Product-centric companies are focused on making the best product for their customers. The have a product-oriented organizational structure (i.e. organized around the different types of products and services it delivers) and are focused on creating value through cutting-edge products, useful features, and new applications. Their competitive advantage is product expertise. However, there are cracks in this product-centric approach.
Technology-enabled product development is leading to commoditization. Technology-enabled information flow is leading to smarter customers. Technology-enabled delivery is leading to retail saturation. Globalization and deregulation are also fostering increased competition to the product-centric approach. Further, customers today want “end-to-end solutions,” which may require products/services from multiple vendors.

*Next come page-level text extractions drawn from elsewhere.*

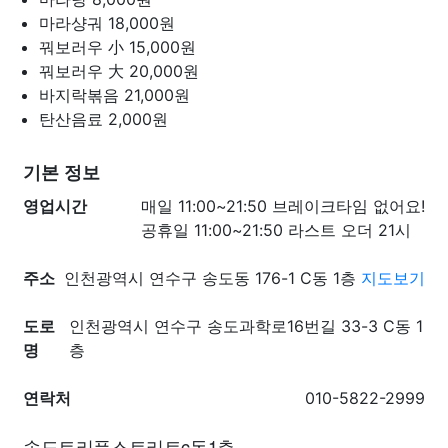
마라샹궈
18,000원
꿔보러우 小
15,000원
꿔보러우 大
20,000원
바지락볶음
21,000원
탄산음료
2,000원
기본 정보
영업시간
매일 11:00~21:50 브레이크타임 없어요!
공휴일 11:00~21:50 라스트 오더 21시
주소
인천광역시 연수구 송도동 176-1 C동 1층
지도보기
도로
인천광역시 연수구 송도과학로16번길 33-3 C동 1
명
층
연락처
010-5822-2999
송도트리플스트리트c동1층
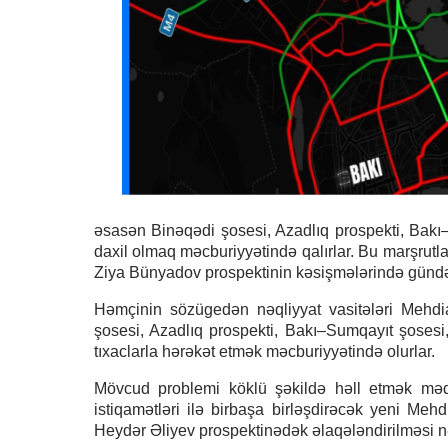
əsasən Binəqədi şosesi, Azadlıq prospekti, Bakı
daxil olmaq məcburiyyətində qalırlar. Bu marşrutla
Ziya Bünyadov prospektinin kəsişmələrində gündəli
Həmçinin sözügedən nəqliyyat vasitələri Mehdi
şosesi, Azadlıq prospekti, Bakı–Sumqayıt şoses
tıxaclarla hərəkət etmək məcburiyyətində olurlar.
Mövcud problemi köklü şəkildə həll etmək məq
istiqamətləri ilə birbaşa birləşdirəcək yeni M
Heydər Əliyev prospektinədək əlaqələndirilməsi nə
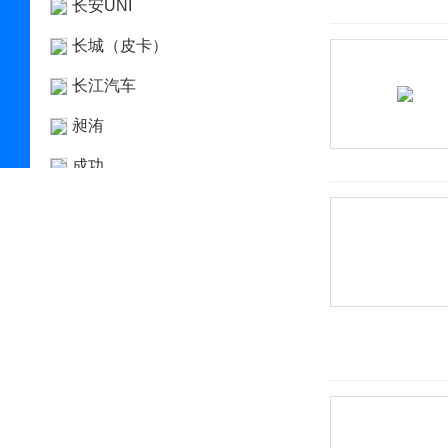
长安UNI
长城（皮卡）
长江汽车
昶洧
成功
创维汽车
川崎
刺猬汽车
D
大乘汽车
大发
道奇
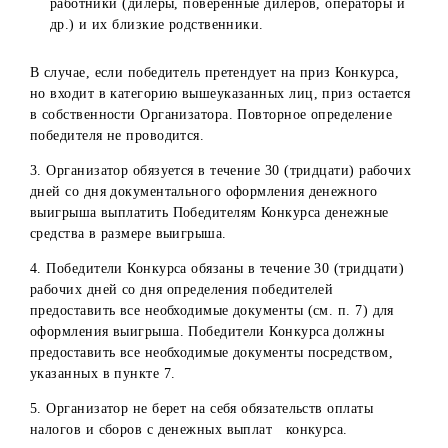
времени, участник лишается права на получение приза.
Информация о сервисах Lizaonair и
Simpliers
Lizaonair, Simpliers – онлайн-сервисы по автоматическом
выявлению случайных (рандомных) победителей в
Instagram, Youtube и др. Организатор не имеет никакого
отношения к Lizaonair, Simpliers сервера и технические
возможности которых находятся на территории третьих
стран.
Порядок, сроки, места и условия получения призов
1. На получение призов конкурса может претендовать
только физическое лицо – Победитель Конкурса.
2. Не могут претендовать на получение призов Конкурса
Физические лица, не достигшие к моменту участия в
розыгрыше 18 лет;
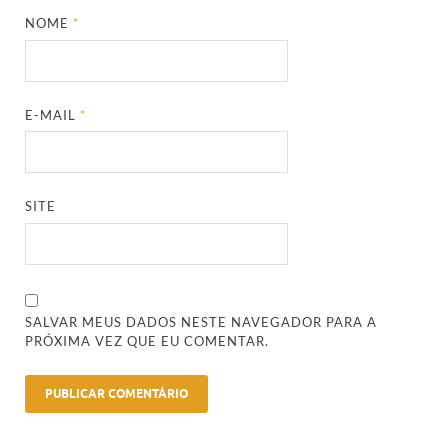
NOME
*
E-MAIL
*
SITE
SALVAR MEUS DADOS NESTE NAVEGADOR PARA A
PRÓXIMA VEZ QUE EU COMENTAR.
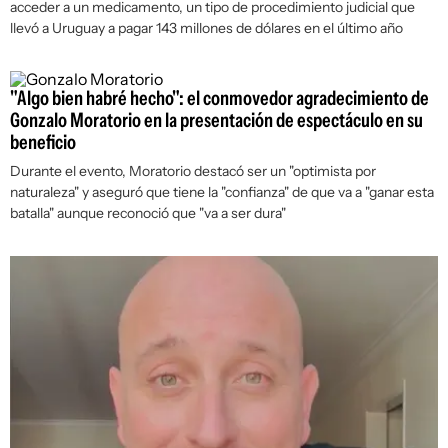
acceder a un medicamento, un tipo de procedimiento judicial que
llevó a Uruguay a pagar 143 millones de dólares en el último año
"Algo bien habré hecho": el conmovedor agradecimiento de
Gonzalo Moratorio en la presentación de espectáculo en su
beneficio
Durante el evento, Moratorio destacó ser un "optimista por
naturaleza" y aseguró que tiene la "confianza" de que va a "ganar esta
batalla" aunque reconoció que "va a ser dura"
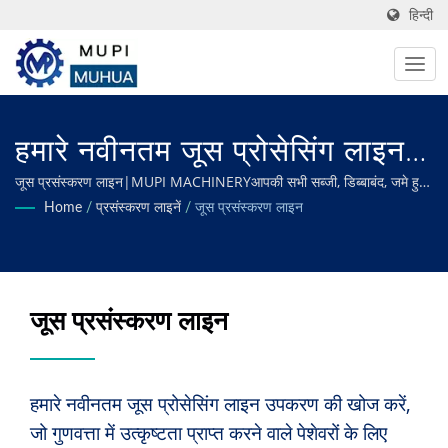
हिन्दी
हमारे नवीनतम जूस प्रोसेसिंग लाइन
उपकरण की खोज करें, जो गुणवत्ता में
जूस प्रसंस्करण लाइन|MUPI MACHINERYआपकी सभी सब्जी, डिब्बाबंद, जमे हुए,
तले हुए, सूखे और निर्जलित खाद्य प्रसंस्करण आवश्यकताओं को पूरा करने के लिए
Home
/
प्रसंस्करण लाइनें
/
जूस प्रसंस्करण लाइन
उत्कृष्टता प्राप्त करने वाले पेशेवरों के
अनुकूलित मशीनरी में विशेषज्ञता, इष्टतम दक्षता और बेहतर गुणवत्ता सुनिश्चित करना।
लिए डिज़ाइन किए गए हैं| एमयू पीआई
मशीनरी निर्माता के साथ कुशल फल
जूस प्रसंस्करण लाइन
और सब्जी प्रसंस्करण
हमारे नवीनतम जूस प्रोसेसिंग लाइन उपकरण की खोज करें,
जो गुणवत्ता में उत्कृष्टता प्राप्त करने वाले पेशेवरों के लिए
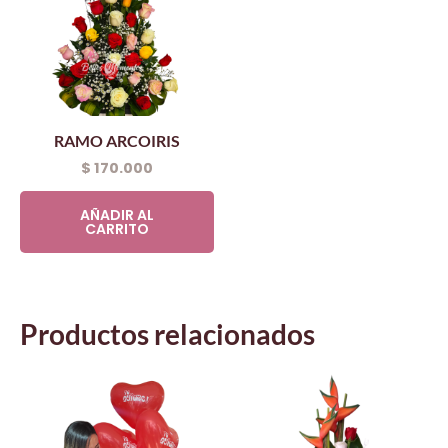
RAMO ARCOIRIS
$
170.000
AÑADIR AL
CARRITO
Productos relacionados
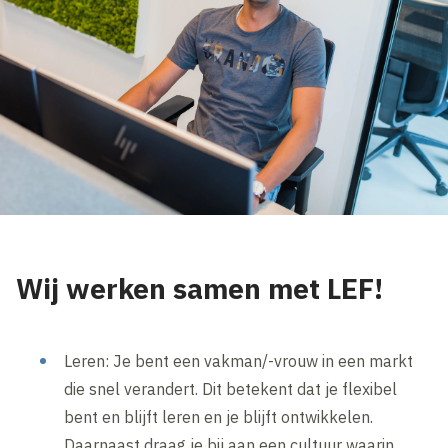
Wij werken samen met LEF!
Leren: Je bent een vakman/-vrouw in een markt
die snel verandert. Dit betekent dat je flexibel
bent en blijft leren en je blijft ontwikkelen.
Daarnaast draag je bij aan een cultuur waarin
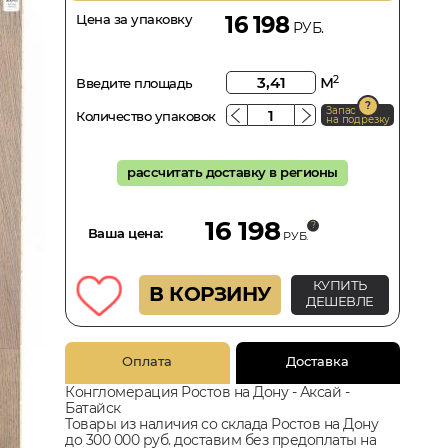
Цена за упаковку
16 198
РУБ.
м
2
Введите площадь
Запас
Количество упаковок
на подрезку
рассчитать доставку в регионы
16 198
Ваша цена:
РУБ.
КУПИТЬ
В КОРЗИНУ
ДЕШЕВЛЕ
Оплата
Доставка
Конгломерация Ростов на Дону - Аксай -
Батайск
Товары из наличия со склада Ростов на Дону
до 300 000 руб. доставим без предоплаты на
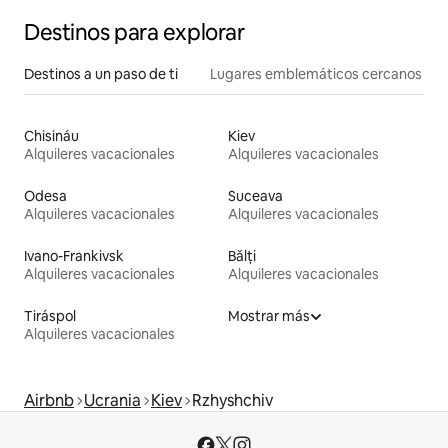
Destinos para explorar
Destinos a un paso de ti
Lugares emblemáticos cercanos
Chisináu
Kiev
Alquileres vacacionales
Alquileres vacacionales
Odesa
Suceava
Alquileres vacacionales
Alquileres vacacionales
Ivano-Frankivsk
Bălți
Alquileres vacacionales
Alquileres vacacionales
Tiráspol
Mostrar más
Alquileres vacacionales
Airbnb
Ucrania
Kiev
Rzhyshchiv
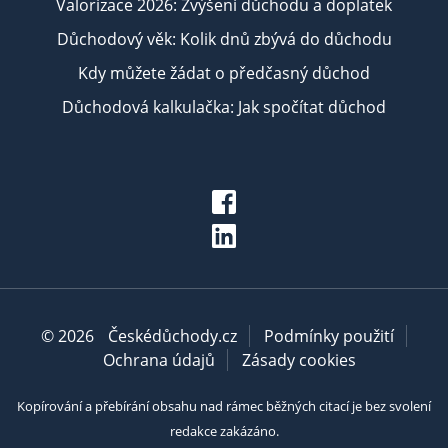
Valorizace 2026: Zvýšení důchodu a doplatek
Důchodový věk: Kolik dnů zbývá do důchodu
Kdy můžete žádat o předčasný důchod
Důchodová kalkulačka: Jak spočítat důchod
© 2026
Českédůchody.cz
Podmínky použití
Ochrana údajů
Zásady cookies
Kopírování a přebírání obsahu nad rámec běžných citací je bez svolení
redakce zakázáno.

Customer centricity is a strategy that aligns a company’s development/delivery of its products/services around the current and future needs of a select set of customers in order to maximize their long-term financial value to the firm. Customer centricity requires the company to be willing and able to change its organizational design, performance metrics, and employee/distributor incentive structures to focus on this long-run value-creation/delivery process. For example, the “employee of the month” should be measured not by how much they sold that month (backward looking), but instead by how much they increased customer life-time value (forward looking). You want to encourage salespeople to build long-lasting relationships—not just close sales—even if they’re not getting anything out of it right away. Success arises through enhanced (and/or more efficient) customer acquisition, retention, and development.
You also want a customer-centric organizational structure. Ideally the entire org chart will be built around the different types of customers the company has and the different ways the company will extract profits from them. The competitive advantage (vs. product centric “product expertise”) that stems from customer centricity is “relationship expertise” with respect to focal customers. Customer relationship data can’t be commoditized.
Customer centricity does NOT suggest that “non-focal” customers should be ignored or “fired.” To the contrary, it is important to have a healthy proportion of such customers to add a high degree of stability and robustness to the overall customer base. Think of these customers as cash in an investment portfolio. Taking this idea further, there is a paradox of customer centricity: the more that a firm tightens its central focus on a select group of customers, the more it needs its “non-focal” customers to stabilize the overall mix.
In taking a customer-centric approach, you should ask yourself the following questions:
- Who is the customer? Can your organization come up with a single, consensus answer to this question, or can you at least reconcile the roles/relationships of the different potential customers?
- What are the major barriers to account for? Develop a comprehensive list, ranked by the importance/difficulty of each barrier (i.e. data, regulatory issues, cultural differences, etc.).
- What resources can you utilize to overcome these barriers? (i.e. financial—invest in data systems, cultural—hire the right people, etc.)
- What are competitors doing in this area? Is it better for everybody to be customer centric or only you?
- Does it make sense for your organization to become customer-centric? If so, what should be your immediate goals and medium-term expectations?